TASK TO CARRY OUT: For the string "path", count the lines in the records below that contain it. Answer with that number alone.

THE DATA:
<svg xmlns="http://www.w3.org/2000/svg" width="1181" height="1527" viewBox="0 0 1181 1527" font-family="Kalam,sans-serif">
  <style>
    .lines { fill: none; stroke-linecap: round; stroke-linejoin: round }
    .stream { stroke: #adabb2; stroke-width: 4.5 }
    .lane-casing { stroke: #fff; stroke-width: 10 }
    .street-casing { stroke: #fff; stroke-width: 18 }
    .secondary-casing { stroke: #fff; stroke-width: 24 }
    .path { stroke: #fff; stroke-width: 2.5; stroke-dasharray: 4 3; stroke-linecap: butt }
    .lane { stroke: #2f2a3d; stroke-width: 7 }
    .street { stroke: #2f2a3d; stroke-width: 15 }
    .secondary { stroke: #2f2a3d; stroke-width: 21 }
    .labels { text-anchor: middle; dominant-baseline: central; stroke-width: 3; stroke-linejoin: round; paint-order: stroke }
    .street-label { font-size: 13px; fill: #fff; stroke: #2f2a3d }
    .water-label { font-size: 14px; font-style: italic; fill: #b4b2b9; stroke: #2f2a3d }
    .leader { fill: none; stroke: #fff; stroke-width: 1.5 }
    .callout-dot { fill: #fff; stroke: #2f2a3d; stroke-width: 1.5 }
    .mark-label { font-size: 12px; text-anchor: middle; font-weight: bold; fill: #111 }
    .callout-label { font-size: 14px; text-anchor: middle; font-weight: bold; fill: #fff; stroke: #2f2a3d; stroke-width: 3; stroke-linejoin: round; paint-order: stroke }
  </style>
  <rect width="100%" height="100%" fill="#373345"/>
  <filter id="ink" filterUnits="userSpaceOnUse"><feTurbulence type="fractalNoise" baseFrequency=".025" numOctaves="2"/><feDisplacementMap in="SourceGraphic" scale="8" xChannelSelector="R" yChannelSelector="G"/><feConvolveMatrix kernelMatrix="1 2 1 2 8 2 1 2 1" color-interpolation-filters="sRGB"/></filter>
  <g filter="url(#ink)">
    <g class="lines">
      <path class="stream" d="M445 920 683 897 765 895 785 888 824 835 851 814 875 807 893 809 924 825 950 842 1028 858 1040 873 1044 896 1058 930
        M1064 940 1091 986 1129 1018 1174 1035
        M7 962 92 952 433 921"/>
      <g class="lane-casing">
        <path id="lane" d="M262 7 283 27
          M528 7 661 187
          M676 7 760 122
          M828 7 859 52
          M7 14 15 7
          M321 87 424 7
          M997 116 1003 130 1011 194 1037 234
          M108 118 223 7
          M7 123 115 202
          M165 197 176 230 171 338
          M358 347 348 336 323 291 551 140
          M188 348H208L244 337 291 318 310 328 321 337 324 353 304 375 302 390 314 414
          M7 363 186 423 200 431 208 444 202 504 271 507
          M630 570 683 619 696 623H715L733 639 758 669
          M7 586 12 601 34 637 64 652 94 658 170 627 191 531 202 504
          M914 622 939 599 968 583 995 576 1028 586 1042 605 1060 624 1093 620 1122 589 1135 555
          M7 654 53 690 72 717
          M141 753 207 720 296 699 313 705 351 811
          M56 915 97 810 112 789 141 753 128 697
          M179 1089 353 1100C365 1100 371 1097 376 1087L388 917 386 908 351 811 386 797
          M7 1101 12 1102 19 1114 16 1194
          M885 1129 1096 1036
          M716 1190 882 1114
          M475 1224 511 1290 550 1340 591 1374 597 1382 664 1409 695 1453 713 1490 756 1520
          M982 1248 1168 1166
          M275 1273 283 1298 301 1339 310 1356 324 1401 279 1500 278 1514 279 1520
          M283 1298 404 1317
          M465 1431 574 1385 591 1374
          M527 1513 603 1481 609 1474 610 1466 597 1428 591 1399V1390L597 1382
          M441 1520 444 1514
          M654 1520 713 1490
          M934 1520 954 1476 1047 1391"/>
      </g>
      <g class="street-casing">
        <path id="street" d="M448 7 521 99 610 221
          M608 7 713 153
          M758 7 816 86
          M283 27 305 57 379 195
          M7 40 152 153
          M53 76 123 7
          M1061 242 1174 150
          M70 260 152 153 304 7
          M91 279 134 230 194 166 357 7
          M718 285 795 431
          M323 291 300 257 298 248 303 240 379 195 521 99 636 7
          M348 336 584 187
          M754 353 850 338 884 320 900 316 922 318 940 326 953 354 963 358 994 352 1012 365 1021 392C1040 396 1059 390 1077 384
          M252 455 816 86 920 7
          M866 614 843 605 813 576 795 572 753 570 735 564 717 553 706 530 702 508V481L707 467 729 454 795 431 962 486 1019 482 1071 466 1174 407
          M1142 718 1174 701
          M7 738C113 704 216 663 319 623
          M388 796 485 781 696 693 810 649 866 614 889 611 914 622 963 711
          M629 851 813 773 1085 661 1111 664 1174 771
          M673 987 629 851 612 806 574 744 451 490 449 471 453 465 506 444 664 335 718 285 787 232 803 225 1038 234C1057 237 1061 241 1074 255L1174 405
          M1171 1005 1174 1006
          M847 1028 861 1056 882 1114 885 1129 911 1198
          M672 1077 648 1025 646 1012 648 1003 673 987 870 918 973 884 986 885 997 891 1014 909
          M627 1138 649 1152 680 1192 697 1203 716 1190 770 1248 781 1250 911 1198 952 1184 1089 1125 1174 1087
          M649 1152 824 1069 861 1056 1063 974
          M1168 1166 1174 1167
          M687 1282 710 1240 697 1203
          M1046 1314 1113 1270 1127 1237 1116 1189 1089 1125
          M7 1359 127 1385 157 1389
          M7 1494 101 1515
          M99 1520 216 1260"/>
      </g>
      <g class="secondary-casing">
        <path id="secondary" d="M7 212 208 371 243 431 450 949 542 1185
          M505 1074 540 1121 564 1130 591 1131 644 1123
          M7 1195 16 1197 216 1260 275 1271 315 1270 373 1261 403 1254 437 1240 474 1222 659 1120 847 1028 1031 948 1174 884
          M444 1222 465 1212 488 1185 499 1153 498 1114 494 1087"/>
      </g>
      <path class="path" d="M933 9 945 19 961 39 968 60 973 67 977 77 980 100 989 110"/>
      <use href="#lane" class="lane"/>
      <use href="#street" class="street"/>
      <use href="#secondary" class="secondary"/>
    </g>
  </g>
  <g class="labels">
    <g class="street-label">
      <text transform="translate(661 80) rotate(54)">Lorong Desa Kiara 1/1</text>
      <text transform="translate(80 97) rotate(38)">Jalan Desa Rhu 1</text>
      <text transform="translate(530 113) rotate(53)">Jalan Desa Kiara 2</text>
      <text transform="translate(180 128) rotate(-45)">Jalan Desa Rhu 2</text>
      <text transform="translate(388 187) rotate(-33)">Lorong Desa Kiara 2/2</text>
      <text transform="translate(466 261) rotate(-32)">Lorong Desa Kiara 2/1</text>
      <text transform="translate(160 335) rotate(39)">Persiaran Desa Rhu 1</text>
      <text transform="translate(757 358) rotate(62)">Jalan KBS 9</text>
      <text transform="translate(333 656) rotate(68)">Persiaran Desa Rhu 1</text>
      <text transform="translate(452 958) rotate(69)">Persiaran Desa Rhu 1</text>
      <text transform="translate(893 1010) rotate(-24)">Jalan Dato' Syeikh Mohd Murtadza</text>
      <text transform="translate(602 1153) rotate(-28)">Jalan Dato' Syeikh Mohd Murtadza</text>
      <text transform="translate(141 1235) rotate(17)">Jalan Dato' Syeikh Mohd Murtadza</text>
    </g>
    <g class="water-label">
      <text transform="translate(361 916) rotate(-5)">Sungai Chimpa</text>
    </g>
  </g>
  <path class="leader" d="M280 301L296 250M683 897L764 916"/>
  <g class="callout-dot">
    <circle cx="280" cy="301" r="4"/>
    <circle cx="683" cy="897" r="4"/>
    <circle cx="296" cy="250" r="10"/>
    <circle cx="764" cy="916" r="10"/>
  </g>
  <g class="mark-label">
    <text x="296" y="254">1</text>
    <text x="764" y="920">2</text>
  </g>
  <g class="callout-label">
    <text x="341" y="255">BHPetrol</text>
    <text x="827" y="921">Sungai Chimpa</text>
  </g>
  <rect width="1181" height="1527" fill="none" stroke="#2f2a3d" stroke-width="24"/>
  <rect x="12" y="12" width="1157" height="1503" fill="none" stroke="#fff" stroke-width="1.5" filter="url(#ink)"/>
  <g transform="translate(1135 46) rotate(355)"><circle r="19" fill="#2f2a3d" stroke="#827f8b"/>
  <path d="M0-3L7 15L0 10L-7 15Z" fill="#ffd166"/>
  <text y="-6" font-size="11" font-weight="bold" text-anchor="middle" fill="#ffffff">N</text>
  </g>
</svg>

ANSWER FOR THIS EXERCISE: 8